Your assignment: Rewrite the material starting at its beginning and ending at the line that contains "Terrain en talus avec surcharge", substituting "مجانی" for "رایگان" and changing nothing else.

The input:
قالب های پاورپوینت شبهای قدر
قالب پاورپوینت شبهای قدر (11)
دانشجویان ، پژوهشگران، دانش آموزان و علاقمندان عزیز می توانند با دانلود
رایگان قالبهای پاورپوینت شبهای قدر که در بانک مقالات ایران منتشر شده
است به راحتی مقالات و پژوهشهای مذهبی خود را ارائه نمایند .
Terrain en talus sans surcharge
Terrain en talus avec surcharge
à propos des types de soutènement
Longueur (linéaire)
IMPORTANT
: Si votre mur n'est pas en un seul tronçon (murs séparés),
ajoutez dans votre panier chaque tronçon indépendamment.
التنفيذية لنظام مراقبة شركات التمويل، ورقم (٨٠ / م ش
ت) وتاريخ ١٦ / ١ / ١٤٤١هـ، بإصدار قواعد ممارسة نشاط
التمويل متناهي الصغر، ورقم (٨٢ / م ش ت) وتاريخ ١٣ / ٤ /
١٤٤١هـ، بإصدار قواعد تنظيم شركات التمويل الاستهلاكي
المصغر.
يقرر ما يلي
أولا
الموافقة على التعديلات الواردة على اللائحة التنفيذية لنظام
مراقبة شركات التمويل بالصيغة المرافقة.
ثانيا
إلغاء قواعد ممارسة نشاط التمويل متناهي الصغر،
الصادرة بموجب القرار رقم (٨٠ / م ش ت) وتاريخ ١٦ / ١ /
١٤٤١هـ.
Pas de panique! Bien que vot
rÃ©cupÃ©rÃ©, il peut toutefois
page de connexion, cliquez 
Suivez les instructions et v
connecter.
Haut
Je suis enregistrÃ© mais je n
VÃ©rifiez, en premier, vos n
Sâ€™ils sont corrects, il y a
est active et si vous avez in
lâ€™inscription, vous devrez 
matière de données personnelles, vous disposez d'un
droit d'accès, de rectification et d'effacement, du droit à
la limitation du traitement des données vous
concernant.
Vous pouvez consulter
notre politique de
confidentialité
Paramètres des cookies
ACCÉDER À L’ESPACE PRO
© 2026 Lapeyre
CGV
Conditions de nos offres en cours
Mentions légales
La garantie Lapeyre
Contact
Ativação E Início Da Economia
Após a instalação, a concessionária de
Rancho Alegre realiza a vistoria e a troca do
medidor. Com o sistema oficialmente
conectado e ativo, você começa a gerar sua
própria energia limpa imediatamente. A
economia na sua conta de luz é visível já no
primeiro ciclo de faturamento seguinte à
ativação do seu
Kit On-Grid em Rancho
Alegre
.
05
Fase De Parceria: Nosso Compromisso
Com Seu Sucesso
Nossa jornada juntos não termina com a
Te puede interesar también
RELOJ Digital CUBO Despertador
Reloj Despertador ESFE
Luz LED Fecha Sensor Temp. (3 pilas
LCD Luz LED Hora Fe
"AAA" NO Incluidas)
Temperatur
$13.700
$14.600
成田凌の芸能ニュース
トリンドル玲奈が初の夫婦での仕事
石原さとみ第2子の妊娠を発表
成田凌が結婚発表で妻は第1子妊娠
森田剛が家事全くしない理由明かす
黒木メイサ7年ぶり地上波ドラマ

Reply:
قالب های پاورپوینت شبهای قدر
قالب پاورپوینت شبهای قدر (11)
دانشجویان ، پژوهشگران، دانش آموزان و علاقمندان عزیز می توانند با دانلود
مجانی قالبهای پاورپوینت شبهای قدر که در بانک مقالات ایران منتشر شده
است به راحتی مقالات و پژوهشهای مذهبی خود را ارائه نمایند .
Terrain en talus sans surcharge
Terrain en talus avec surcharge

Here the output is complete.